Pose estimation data
▼
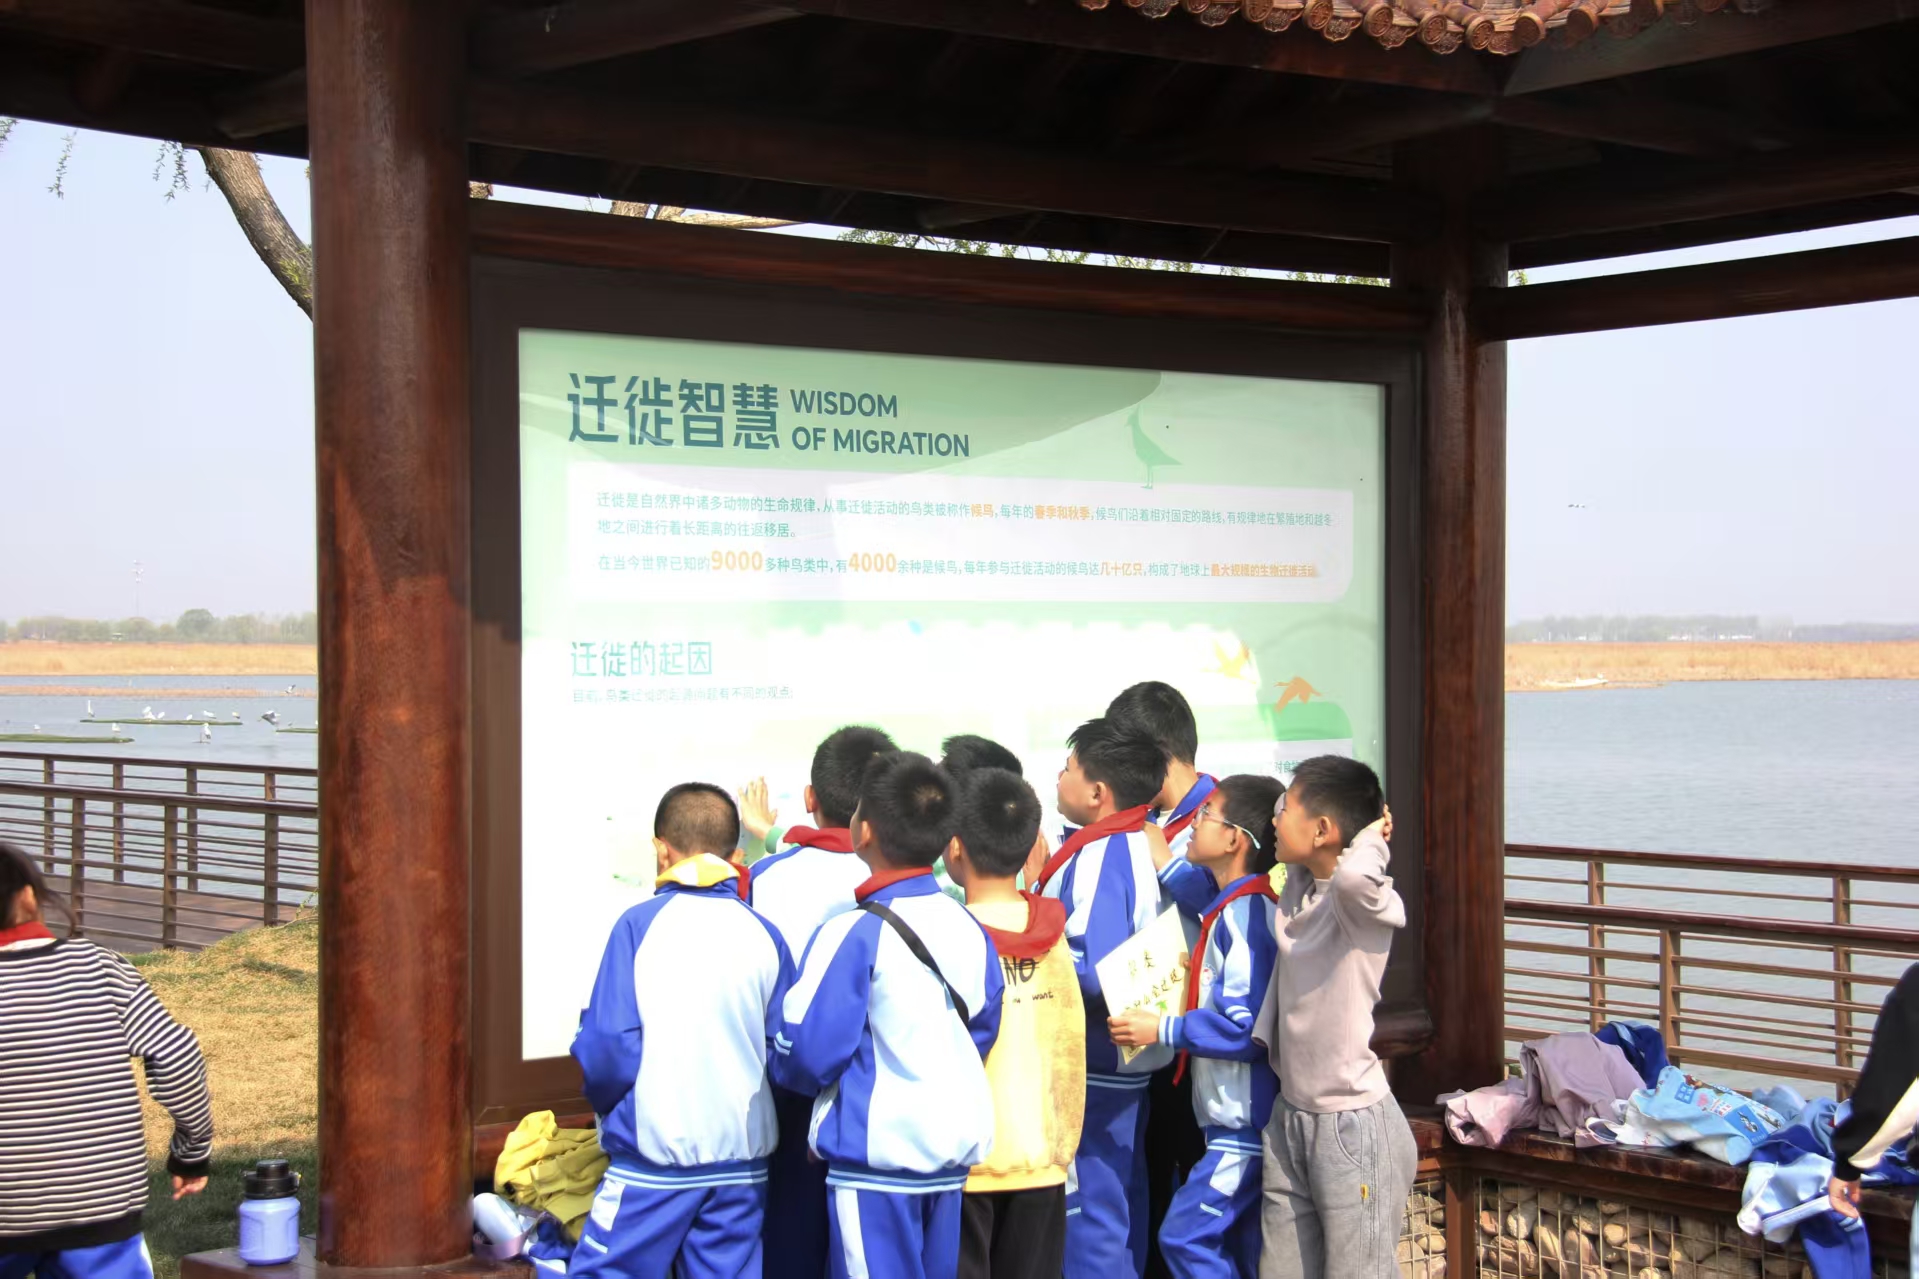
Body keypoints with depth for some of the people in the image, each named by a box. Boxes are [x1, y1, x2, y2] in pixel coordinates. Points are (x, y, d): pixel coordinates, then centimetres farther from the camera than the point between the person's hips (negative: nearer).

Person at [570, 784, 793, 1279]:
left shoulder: (641, 924, -7)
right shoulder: (763, 935, 1)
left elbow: (607, 1047, -10)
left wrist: (608, 1107, 10)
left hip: (655, 1153, -4)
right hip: (742, 1160, 4)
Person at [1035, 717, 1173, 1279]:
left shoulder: (1098, 857, -21)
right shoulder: (1143, 843, 7)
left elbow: (1093, 974, -28)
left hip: (1092, 1070, -9)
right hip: (1126, 1064, 9)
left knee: (1088, 1225, -1)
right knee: (1120, 1219, 18)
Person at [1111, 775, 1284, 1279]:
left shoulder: (1244, 916, -19)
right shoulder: (1234, 910, 12)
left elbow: (1246, 1026, -24)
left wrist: (1163, 1030, -17)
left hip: (1245, 1121, -10)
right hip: (1238, 1120, 10)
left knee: (1185, 1235, -10)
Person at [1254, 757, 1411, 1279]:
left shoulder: (1364, 903, -18)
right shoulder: (1294, 889, 5)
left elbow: (1353, 877, -40)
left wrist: (1370, 838, -23)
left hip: (1353, 1124, -8)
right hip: (1289, 1118, 8)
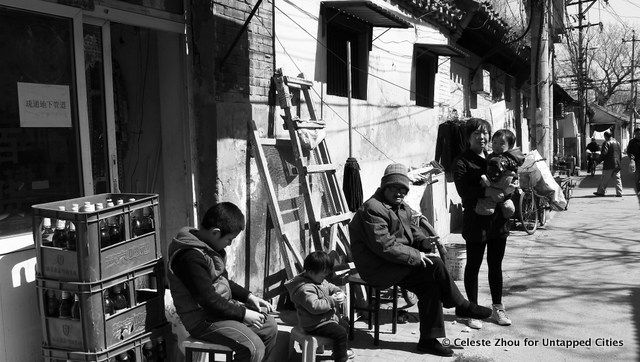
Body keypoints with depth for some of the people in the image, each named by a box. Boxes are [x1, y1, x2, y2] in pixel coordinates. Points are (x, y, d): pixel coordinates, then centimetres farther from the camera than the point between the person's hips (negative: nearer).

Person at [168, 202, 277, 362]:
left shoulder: (209, 247, 7)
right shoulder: (191, 257, -26)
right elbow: (208, 300, -25)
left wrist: (249, 297, 7)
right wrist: (243, 313, -16)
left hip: (223, 306, 10)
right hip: (202, 320, -10)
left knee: (270, 325, 8)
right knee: (254, 348, -24)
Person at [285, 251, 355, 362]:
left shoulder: (320, 280, 4)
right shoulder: (305, 289, -30)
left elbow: (329, 286, 19)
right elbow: (314, 306, -38)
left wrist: (338, 291, -1)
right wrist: (332, 301, -31)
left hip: (326, 318, 11)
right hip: (315, 325, -11)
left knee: (342, 322, 29)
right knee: (340, 332, -22)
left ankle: (342, 350, 46)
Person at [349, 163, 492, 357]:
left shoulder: (402, 208, 15)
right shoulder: (372, 209, -18)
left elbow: (410, 229, 26)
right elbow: (384, 246, -24)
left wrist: (424, 242, 3)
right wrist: (416, 255, -20)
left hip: (395, 263, 10)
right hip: (377, 270, -10)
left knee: (430, 286, -7)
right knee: (434, 265, -19)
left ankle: (429, 340, 2)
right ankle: (461, 306, -1)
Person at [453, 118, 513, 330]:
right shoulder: (462, 162, -6)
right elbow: (463, 190, -19)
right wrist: (487, 192, -30)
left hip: (498, 219, 6)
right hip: (476, 221, -6)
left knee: (496, 265, 14)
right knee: (473, 266, 5)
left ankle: (497, 308, 26)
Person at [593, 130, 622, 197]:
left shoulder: (606, 143, -11)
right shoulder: (617, 143, 13)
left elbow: (603, 154, -16)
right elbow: (620, 154, 18)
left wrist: (599, 160, -5)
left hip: (608, 165, -7)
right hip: (617, 165, 7)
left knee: (604, 179, 2)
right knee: (617, 179, 7)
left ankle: (601, 192, 10)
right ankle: (619, 193, 3)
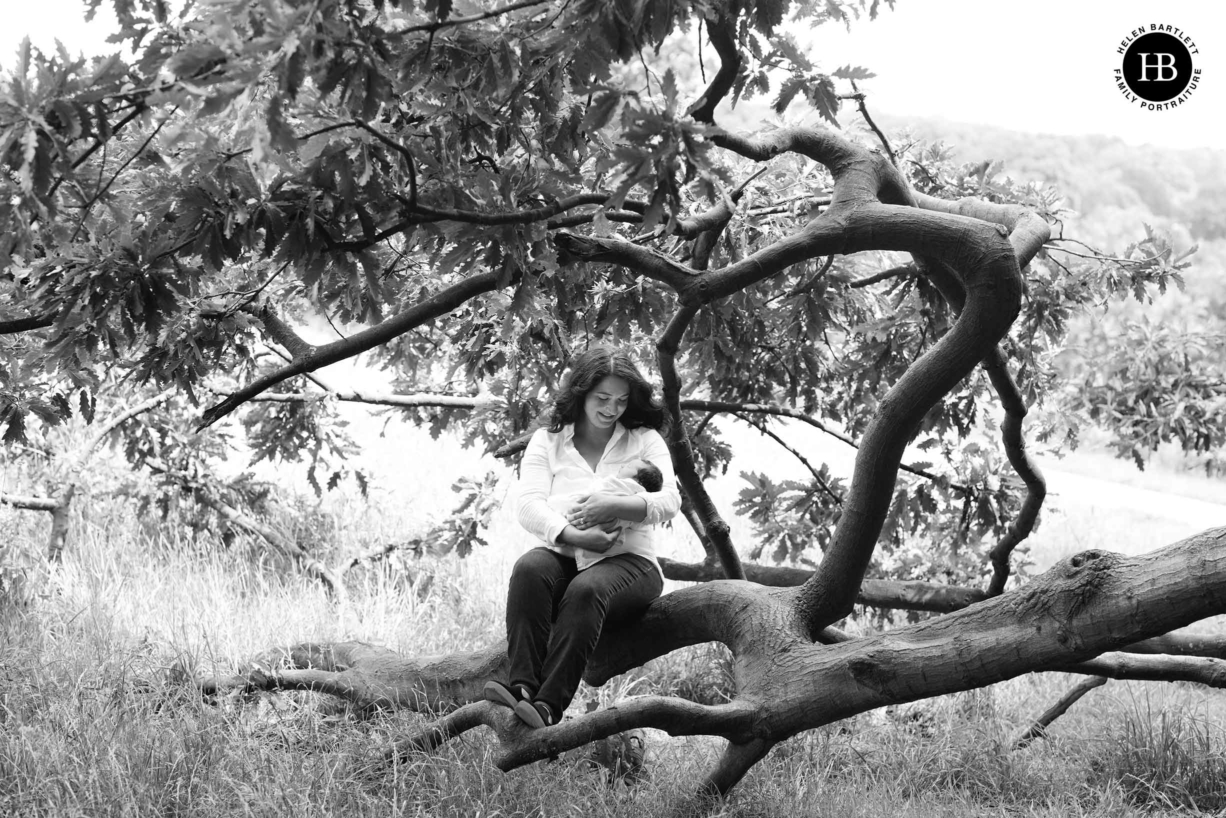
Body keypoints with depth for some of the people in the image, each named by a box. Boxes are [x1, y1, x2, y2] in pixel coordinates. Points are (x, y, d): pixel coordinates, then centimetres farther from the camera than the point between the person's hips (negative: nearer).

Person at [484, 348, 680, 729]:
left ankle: (549, 705, -45)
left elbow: (669, 501, -3)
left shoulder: (645, 441, 12)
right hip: (563, 555, 2)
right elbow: (529, 506, -2)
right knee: (529, 569, -34)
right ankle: (522, 686, -42)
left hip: (628, 561, -2)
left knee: (585, 590, -36)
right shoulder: (546, 441, 13)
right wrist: (576, 536, -21)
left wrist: (615, 505, -22)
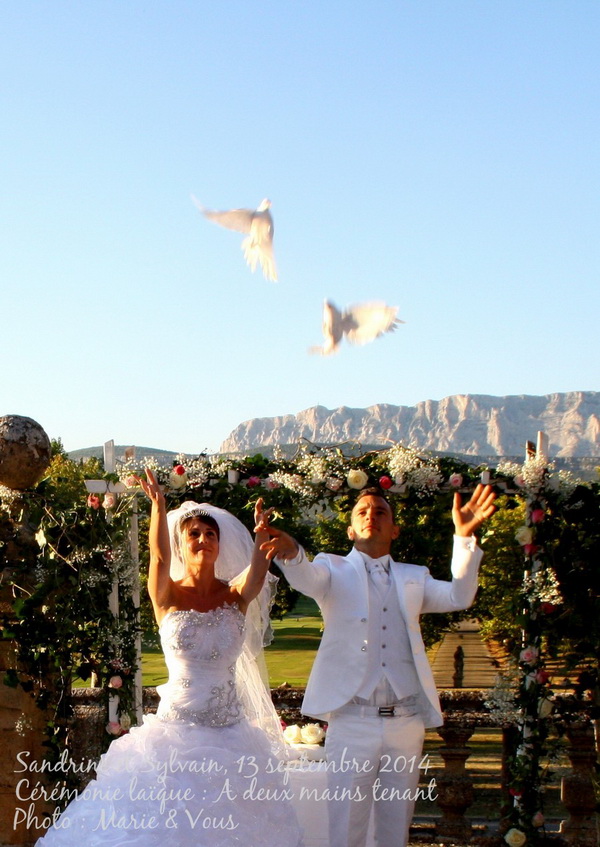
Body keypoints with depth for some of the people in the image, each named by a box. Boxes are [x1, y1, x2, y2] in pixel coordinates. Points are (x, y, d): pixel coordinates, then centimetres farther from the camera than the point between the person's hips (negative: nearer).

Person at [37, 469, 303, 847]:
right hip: (176, 730, -2)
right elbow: (160, 557, -23)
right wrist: (159, 507, -40)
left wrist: (262, 532, -40)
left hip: (230, 738, 2)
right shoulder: (168, 597, -3)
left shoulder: (236, 597, 1)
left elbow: (258, 572, -20)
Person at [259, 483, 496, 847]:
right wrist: (291, 552, -39)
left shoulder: (413, 577, 17)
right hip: (353, 720, -3)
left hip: (407, 722, 3)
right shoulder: (335, 570, 8)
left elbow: (459, 597, 1)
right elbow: (306, 579, -14)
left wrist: (464, 537, -14)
▲
*What you need to do*. Please find all lines of the entries that hold the string "ankle" and copy them.

*Your solution*.
left ankle: (342, 350, 46)
left ankle: (429, 340, 2)
right ankle: (461, 306, -1)
left ankle: (497, 308, 26)
left ankle: (601, 192, 10)
right ankle: (619, 193, 3)
left ankle: (549, 705, -45)
right ankle: (522, 686, -42)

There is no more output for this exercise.